• [AIM OF THE EXERCISE]:
The lines to be copied are those below that contain "серия".

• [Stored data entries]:
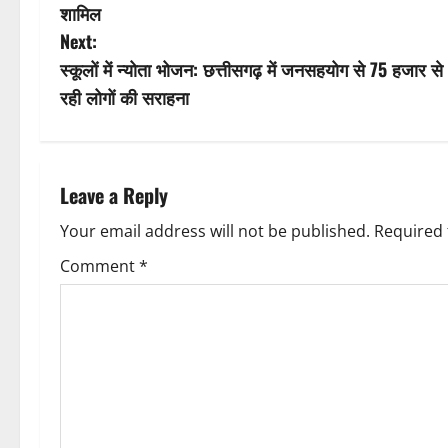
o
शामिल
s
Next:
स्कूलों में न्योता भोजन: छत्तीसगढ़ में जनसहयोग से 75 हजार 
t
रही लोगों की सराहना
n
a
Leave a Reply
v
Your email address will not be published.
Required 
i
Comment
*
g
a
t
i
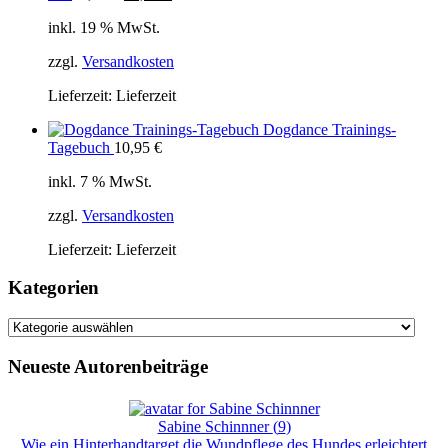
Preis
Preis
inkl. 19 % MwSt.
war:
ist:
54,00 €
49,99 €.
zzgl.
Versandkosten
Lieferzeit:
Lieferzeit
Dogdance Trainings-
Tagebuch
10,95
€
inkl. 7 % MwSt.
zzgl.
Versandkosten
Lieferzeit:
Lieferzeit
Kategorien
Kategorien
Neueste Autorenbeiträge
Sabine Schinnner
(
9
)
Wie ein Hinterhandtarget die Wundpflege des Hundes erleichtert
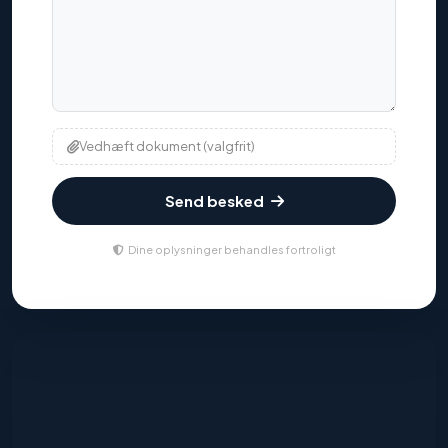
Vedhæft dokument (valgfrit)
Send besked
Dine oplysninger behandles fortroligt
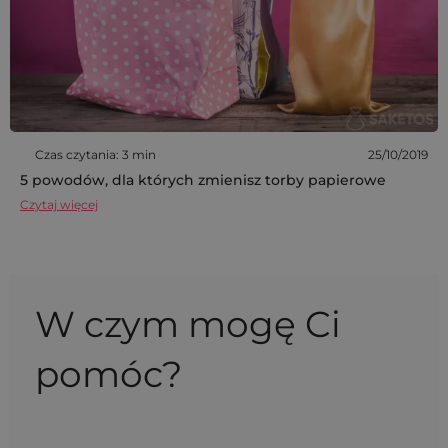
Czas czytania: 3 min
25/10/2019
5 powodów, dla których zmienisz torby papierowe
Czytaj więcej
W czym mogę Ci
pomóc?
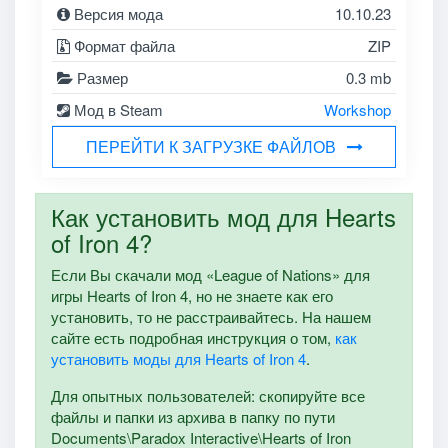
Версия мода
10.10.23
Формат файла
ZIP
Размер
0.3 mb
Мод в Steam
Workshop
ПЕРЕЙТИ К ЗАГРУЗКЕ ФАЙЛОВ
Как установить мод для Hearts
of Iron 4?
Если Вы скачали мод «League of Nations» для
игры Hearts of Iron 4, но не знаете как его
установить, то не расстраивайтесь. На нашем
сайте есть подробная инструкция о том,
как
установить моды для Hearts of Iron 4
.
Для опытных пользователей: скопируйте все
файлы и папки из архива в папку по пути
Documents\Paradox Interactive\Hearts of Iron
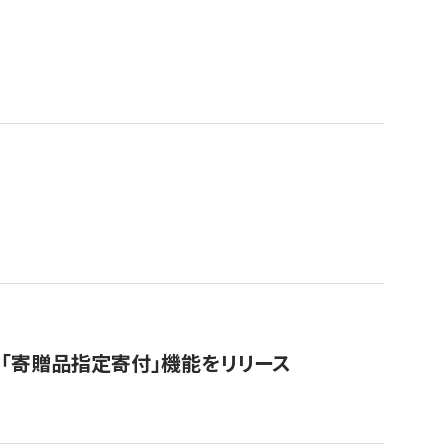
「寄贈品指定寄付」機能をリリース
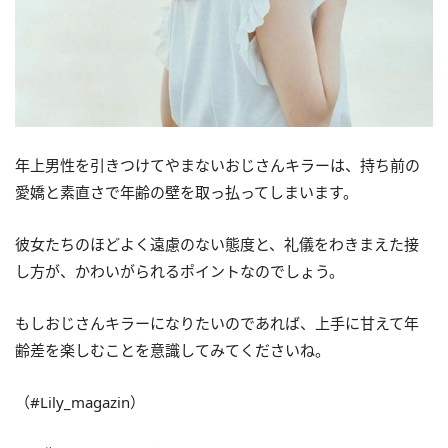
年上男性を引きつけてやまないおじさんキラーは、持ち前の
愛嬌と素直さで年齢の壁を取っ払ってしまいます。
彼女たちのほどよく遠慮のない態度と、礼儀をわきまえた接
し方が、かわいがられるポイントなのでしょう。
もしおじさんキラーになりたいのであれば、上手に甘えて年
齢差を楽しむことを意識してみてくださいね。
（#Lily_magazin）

==

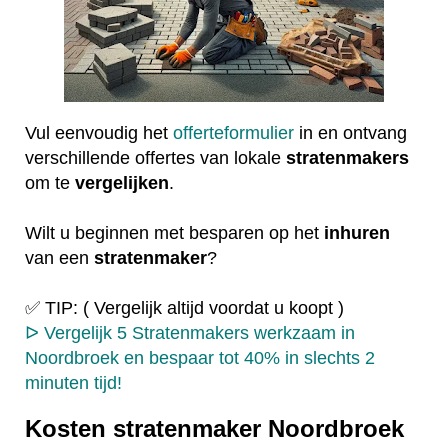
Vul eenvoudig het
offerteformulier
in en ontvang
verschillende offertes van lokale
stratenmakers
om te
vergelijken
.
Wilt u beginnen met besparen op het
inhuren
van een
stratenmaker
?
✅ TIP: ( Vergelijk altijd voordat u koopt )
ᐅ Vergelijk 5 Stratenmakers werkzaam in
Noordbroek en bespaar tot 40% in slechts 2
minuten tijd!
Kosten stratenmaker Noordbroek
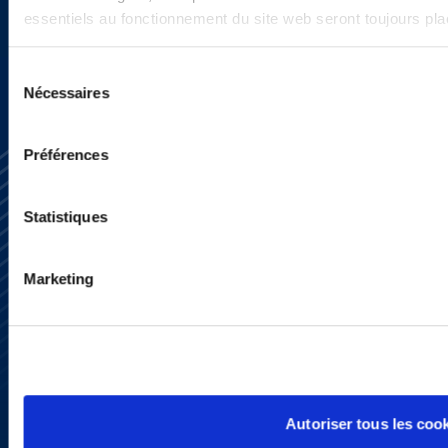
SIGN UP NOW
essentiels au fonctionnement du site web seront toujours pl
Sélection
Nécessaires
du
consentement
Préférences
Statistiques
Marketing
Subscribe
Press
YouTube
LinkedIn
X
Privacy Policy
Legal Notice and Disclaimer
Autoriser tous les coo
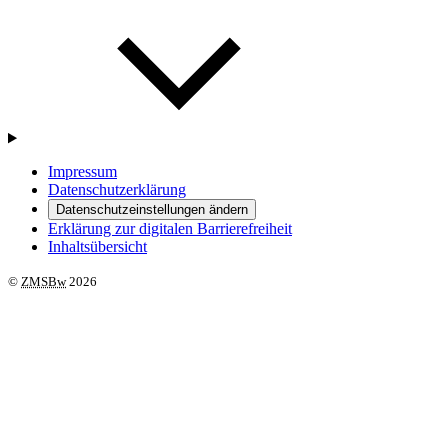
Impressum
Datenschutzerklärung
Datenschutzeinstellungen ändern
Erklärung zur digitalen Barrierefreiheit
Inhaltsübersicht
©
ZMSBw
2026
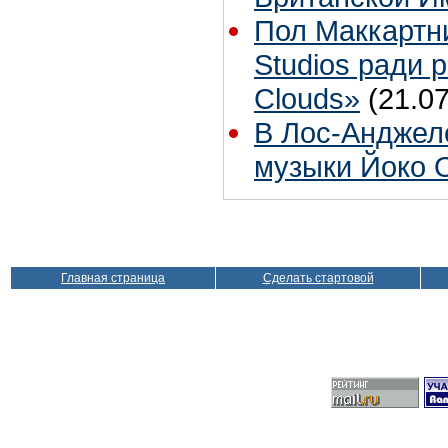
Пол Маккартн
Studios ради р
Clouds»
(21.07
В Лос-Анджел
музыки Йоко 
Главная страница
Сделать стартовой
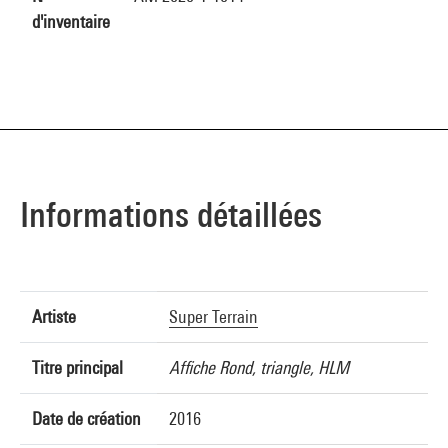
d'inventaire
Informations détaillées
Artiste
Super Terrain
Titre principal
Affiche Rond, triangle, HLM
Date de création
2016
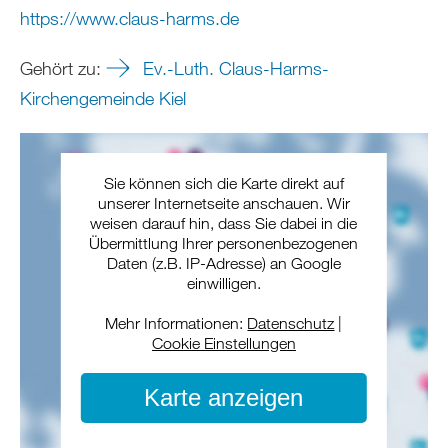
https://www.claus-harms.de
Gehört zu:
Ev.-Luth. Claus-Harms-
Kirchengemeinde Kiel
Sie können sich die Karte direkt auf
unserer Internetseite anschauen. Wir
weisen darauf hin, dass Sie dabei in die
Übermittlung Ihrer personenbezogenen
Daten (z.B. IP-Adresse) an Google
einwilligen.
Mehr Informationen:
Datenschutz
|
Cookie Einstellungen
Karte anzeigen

==

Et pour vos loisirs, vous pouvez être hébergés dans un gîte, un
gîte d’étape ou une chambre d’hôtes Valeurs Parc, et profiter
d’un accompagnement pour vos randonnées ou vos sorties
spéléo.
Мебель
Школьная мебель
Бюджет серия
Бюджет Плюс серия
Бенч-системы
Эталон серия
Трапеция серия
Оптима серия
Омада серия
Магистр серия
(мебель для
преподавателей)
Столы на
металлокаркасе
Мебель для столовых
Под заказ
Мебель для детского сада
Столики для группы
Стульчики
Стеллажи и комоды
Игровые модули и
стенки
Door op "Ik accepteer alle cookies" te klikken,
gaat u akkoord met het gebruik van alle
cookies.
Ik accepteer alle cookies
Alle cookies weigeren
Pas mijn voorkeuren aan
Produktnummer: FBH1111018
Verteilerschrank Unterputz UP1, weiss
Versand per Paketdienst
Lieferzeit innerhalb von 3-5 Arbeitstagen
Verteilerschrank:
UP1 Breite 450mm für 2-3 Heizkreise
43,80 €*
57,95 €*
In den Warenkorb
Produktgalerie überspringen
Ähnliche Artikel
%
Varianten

• [RESPONSE BOX]:
Бюджет серия
Бюджет Плюс серия
Эталон серия
Трапеция серия
Оптима серия
Омада серия
Магистр серия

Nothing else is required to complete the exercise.